Os casos foram selecionados por meio de critérios12 que podem sustentar alguma

representatividade dos alunos daquele nível de escolaridade quanto ao seu desempenho geral nas tarefas escolares relativas à matemática, e o objetivo não é comparar os resultados obtidos em cada caso, mas reunir os dados obtidos em todos eles para compreender o objeto em estudo, observando as diferenças e as semelhanças.

O estudo desenvolveu-se através da resolução de tarefas de formulação de problemas, de um determinado tipo definido na literatura (ver na pág. 10), realizadas em entrevistas em profundidade feitas individualmente a cada participante. São cinco entrevistas (uma delas dividida em três partes) a quatro participantes, Quatro das entrevistas partem da resolução de uma tarefa.

A resolução de cada tarefa de formulação de problemas é o eixo em torno do qual gravitam todos os dados recolhidos, a sua interpretação e a exposição nesta dissertação.

Das quatro entrevistas em profundidade com tarefas definidas à partida, em duas delas era preciso inventar um contexto e uma questão para uma expressão de cálculo fornecida como estímulo; nas outras duas tarefas foi fornecido um contexto próximo da realidade, descrito em palavras, sendo necessário ao aluno formular perguntas que relacionassem os dados fornecidos, constituindo assim um problema que seria também resolvido pelo autor.

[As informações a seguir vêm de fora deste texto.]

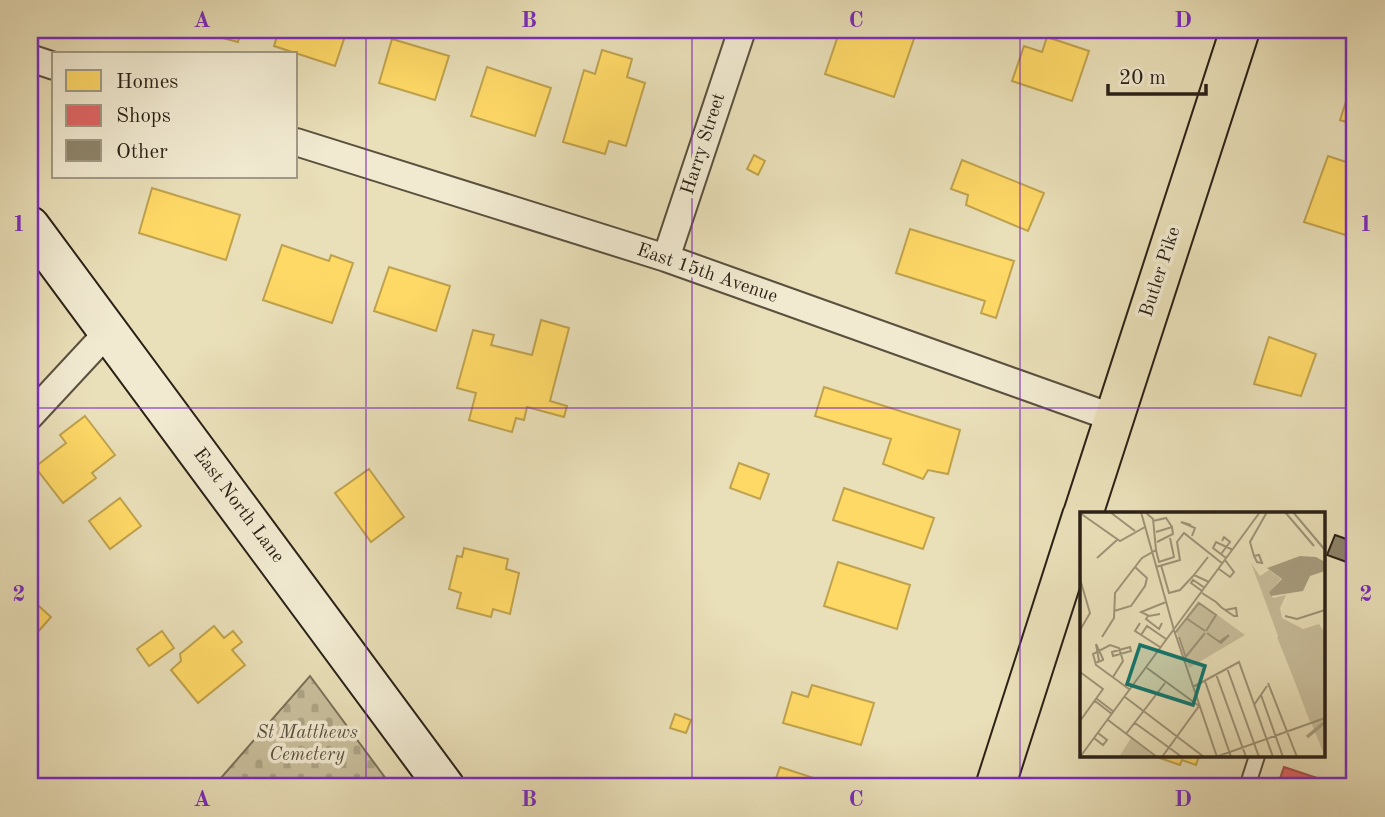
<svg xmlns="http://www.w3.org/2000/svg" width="1385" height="817" font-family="'Old Standard TT',serif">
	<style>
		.cemetery { fill: url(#cemetery-stones); stroke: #7a7059; stroke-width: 2 }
		.homes { fill: #ffd966; stroke: #bfa24e; stroke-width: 2 }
		.shops { fill: #e06666; stroke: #a9514e; stroke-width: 2 }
		.building { fill: #8d846a; stroke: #2a2116; stroke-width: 2 }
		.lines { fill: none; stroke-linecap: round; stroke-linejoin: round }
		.lane-casing { stroke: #5a503e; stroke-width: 18 }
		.street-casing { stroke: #5a503e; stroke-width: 30 }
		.secondary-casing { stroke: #2a2116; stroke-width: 42 }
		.primary-casing { stroke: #2a2116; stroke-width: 42 }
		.lane { stroke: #f1ead1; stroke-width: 14 }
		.street { stroke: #f1ead1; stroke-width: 26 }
		.secondary { stroke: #f1ead1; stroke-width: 38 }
		.primary { stroke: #e9dfb8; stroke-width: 38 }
		.grid { fill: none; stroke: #7b2cbf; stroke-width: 2; stroke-opacity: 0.55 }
		.labels { text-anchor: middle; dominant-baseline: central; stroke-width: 7; stroke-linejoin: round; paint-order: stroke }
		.street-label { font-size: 19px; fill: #2a2116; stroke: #f1ead1 }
		.park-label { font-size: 19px; font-style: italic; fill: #5a503e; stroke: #f1ead1 }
		.inset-river { fill: none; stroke: #a89e81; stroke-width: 3.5 }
		.inset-road { fill: none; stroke: #9d9377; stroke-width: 2 }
		.view { fill: #0f766e; fill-opacity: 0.15; stroke: #0f766e; stroke-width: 3.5 }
		.inset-edge { fill: none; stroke: #2a2116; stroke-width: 3.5 }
		.neatline { fill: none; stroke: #7b2cbf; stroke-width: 2.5 }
		.grid-label { font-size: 23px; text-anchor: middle; font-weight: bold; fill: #7b2cbf }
	</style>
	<defs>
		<pattern id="cemetery-stones" width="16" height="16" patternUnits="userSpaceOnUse" patternTransform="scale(1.75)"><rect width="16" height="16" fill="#c9bf9c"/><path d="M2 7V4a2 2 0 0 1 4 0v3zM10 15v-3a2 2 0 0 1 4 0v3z" fill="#ada486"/></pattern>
	</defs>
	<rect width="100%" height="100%" fill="#e9dfb8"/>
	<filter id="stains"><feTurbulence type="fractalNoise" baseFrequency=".00286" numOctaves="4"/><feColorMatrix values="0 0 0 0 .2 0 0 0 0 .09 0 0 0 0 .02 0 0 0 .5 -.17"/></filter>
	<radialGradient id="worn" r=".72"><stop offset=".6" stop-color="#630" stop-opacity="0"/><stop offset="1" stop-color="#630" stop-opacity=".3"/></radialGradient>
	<path class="cemetery" d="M 310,676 L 392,787 L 213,787 Z"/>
	<path class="homes" d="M 192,30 L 241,30 L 238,42 Z
		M 279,30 L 347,30 L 335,66 L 274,46 Z
		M 840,30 L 917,30 L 894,97 L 825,74 Z
		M 1047,37 L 1089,51 L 1072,101 L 1012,81 L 1024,46 L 1042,52 Z
		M 392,39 L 449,56 L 435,100 L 379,83 Z
		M 602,50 L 632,59 L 627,77 L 645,83 L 626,146 L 609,141 L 605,154 L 563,142 L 584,70 L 595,74 Z
		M 487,67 L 551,88 L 535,136 L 471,116 Z
		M 1353,80 L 1355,80 L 1355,125 L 1340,120 Z
		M 754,155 L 765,161 L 758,175 L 747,169 Z
		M 1328,156 L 1355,165 L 1355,238 L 1304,222 Z
		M 962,160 L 1044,193 L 1028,231 L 966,205 L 968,195 L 951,189 Z
		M 152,188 L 240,215 L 226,260 L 139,233 Z
		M 910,229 L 1014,261 L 996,318 L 981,313 L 985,301 L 896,273 Z
		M 282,245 L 329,261 L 331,255 L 353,263 L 332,323 L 263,300 Z
		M 389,267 L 450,286 L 436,331 L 374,311 Z
		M 541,320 L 569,328 L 550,401 L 567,406 L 564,417 L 527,407 L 524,420 L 516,418 L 512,432 L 469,420 L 476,393 L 457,388 L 473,330 L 494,335 L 491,345 L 532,355 Z
		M 1269,337 L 1316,354 L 1301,396 L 1254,384 Z
		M 824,387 L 960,430 L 948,474 L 928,470 L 923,479 L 883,464 L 891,439 L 815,416 Z
		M 85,416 L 115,455 L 92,473 L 96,478 L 63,503 L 35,467 L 66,443 L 60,435 Z
		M 739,463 L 769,474 L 760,499 L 730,488 Z
		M 369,469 L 404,517 L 371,542 L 335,493 Z
		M 844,488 L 934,518 L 923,549 L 833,520 Z
		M 120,498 L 141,526 L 110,549 L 89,521 Z
		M 464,548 L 508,559 L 506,569 L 519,573 L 510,614 L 493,609 L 491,617 L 457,608 L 461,593 L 449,589 L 457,556 L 462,557 Z
		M 838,562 L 910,585 L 897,629 L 824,606 Z
		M 30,598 L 51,617 L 37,633 L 30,627 Z
		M 214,626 L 224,638 L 233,631 L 242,642 L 232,650 L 245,665 L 198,703 L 171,670 L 181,661 L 180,654 Z
		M 162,631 L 174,648 L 149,666 L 137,649 Z
		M 812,685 L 874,703 L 861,745 L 783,723 L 792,692 L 808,697 Z
		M 675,714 L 691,720 L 686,733 L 670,728 Z
		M 1154,756 L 1199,756 L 1196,765 L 1182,760 L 1180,765 Z
		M 780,767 L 835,785 L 834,787 L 773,787 Z"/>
	<path class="shops" d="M 1284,767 L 1344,787 L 1277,787 Z"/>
	<path class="building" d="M 1335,535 L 1355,542 L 1355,565 L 1327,555 Z"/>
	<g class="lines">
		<defs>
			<path id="lane" d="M 1247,787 L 1257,756"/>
			<path id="street" d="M 30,58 L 54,66
				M 296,142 L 666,258 L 1114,418
				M 666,258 L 742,30
				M 30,416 L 108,332"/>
			<path id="secondary" d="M 30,226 L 445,787"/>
			<path id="primary" d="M 1083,514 L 1240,30
				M 995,787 L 1082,516"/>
		</defs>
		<use href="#lane" class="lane-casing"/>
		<use href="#street" class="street-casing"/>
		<use href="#secondary" class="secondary-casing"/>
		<use href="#primary" class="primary-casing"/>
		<use href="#lane" class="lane"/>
		<use href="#street" class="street"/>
		<use href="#secondary" class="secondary"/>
		<use href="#primary" class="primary"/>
	</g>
	<path class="grid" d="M 366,30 L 366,787M 692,30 L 692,787M 1020,30 L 1020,787M 30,408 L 1355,408"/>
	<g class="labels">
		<g class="street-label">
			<text transform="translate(704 144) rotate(-72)">Harry Street</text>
			<text transform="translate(1161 272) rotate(-72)">Butler Pike</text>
			<text transform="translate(707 274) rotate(19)">East 15th Avenue</text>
			<text transform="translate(238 506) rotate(53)">East North Lane</text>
		</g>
		<g class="park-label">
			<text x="307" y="733">St Matthews<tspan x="307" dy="22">Cemetery</tspan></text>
		</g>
	</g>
	<g transform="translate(1080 512)">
		<rect width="245" height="245" fill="#e9dfb8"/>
		<path d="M 171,51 L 180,64 L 189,58 L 201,67 L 189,80 L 193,86 L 206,83 L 200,96 L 202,106 L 223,117 L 239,112 L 245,121 L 245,161 L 230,210 Z" fill="#c9bf9c"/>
		<path d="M 118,89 L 165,123 L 109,156 L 96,118 Z" fill="#c9bf9c"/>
		<path d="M 215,115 L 245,132 L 245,245 L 197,125 ZM 51,226 L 75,245 L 39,245 Z" fill="#c9bf9c"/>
		<path d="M 220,44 L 236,45 L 245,50 L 245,59 L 230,64 L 223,79 L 191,84 L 189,80 L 202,67 L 187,56 Z" fill="#a89e81"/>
		<path class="inset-river" d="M 227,225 L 245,210"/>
		<path class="inset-road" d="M 30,0 L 55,19M 61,0 L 94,118M 205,0 L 234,34M 213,0 L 245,38M 0,1 L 40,29 L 65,15M 73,9 L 86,6 L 92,15M 111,13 L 101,10 L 115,16 L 112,24M 76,20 L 92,15 L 93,22 L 77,30M 76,38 L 79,50 L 94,45 L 90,26M 141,42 L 150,30 L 144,25 L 142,29M 174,44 L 179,43 L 182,51 L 177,50 L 174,44 L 170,30 L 187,0M 17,46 L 37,28M 146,46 L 133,36 L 136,30 L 153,38M 81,53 L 89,81 L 100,78 L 114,63 L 129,70M 76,55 L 100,48 L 97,30 L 104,21 L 143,52M 139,57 L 150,65 L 154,60 L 145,48M 114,63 L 128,45M 0,67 L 10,101 L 0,118M 122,79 L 111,71 L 113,68 L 125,76M 122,81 L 136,90 L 141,95 L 145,98 L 154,104 L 157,104 L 156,96 L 145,98M 34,99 L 51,94 L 65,74 L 67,66 L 55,55M 80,102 L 69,104 L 61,100 L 86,90M 68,104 L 66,107 L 79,117 L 82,111M 205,104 L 217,107 L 245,98M 106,106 L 125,119M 60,111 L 55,119 L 80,135M 94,118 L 137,245M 95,121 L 119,91 L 136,103 L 126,119M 127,121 L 141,131 L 149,123 L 139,130M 61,123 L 67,114 L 86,127M 22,125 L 34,106 L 35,81 L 62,46 L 76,38 L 73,7 L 65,0M 99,125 L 106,146M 50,135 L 51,139 L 33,144 L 32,140 ZM 104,147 L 125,121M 15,151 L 23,148 L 23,147 L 16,132 L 19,149M 67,156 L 119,194 L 82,245M 147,156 L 179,245M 0,160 L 23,177 L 0,209M 136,162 L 166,245M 33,165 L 43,149 L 39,136 L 30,133 L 13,142 L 16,153 L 49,177M 125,169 L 151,245M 188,171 L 217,245M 113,175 L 159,150 L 193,245M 181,183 L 203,245M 45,185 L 124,245M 17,187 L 34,200M 15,189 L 32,202M 174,193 L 187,174M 28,208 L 77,245M 55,211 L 102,245M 46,222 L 85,171M 14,226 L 23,233 L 27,228 L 18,221M 0,245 L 180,0M 136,245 L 245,206"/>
		<path class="view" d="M 60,133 L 125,154 L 113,193 L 47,172 Z"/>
		<rect width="245" height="245" class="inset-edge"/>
	</g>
	<rect width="1385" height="817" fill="none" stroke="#e9dfb8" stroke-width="77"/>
	<rect x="52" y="52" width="245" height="126" fill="#f1ead1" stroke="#a19a86" stroke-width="2"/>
	<rect x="66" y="70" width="35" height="21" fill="#ffd966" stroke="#a19a86" stroke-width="2"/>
	<text x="116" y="88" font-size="21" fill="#2a2116">Homes</text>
	<rect x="66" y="105" width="35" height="21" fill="#e06666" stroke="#a19a86" stroke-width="2"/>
	<text x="116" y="122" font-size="21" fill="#2a2116">Shops</text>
	<rect x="66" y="140" width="35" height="21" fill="#8d846a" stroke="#a19a86" stroke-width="2"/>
	<text x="116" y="158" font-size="21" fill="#2a2116">Other</text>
	<path d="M1108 84v10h98v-10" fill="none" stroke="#2a2116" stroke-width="3.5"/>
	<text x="1119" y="84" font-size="21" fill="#2a2116" stroke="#f1ead1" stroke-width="5" paint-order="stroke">20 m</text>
	<rect x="38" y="38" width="1308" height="740" class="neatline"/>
	<g class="grid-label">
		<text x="202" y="27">A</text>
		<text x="529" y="27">B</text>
		<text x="856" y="27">C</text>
		<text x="1183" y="27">D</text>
		<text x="19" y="231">1</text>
		<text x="1366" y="231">1</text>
		<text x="19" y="601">2</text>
		<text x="1366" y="601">2</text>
		<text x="202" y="806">A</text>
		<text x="529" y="806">B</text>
		<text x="856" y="806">C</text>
		<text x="1183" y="806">D</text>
	</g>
	<rect width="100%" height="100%" filter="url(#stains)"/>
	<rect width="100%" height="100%" fill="url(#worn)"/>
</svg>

Foram também obtidos dados por meio de observação participante das aulas para, essencialmente, conhecer os conceitos processos desenvolvidos em aula no que respeita à multiplicação e divisão, o modo de participação dos alunos e o tipo de atividade realizadas. Estes dados permitiram enquadrar os processos manifestados pelos participantes nas entrevistas em torno da resolução das tarefas. Por exemplo, verificou-se que a mobilização de determinados teoremas- em-ação referidos por Vergnaud (e.g. 1983, 1988) na resolução das tarefas feitas nas entrevistas estava em concordância com o que os alunos utilizavam em aula.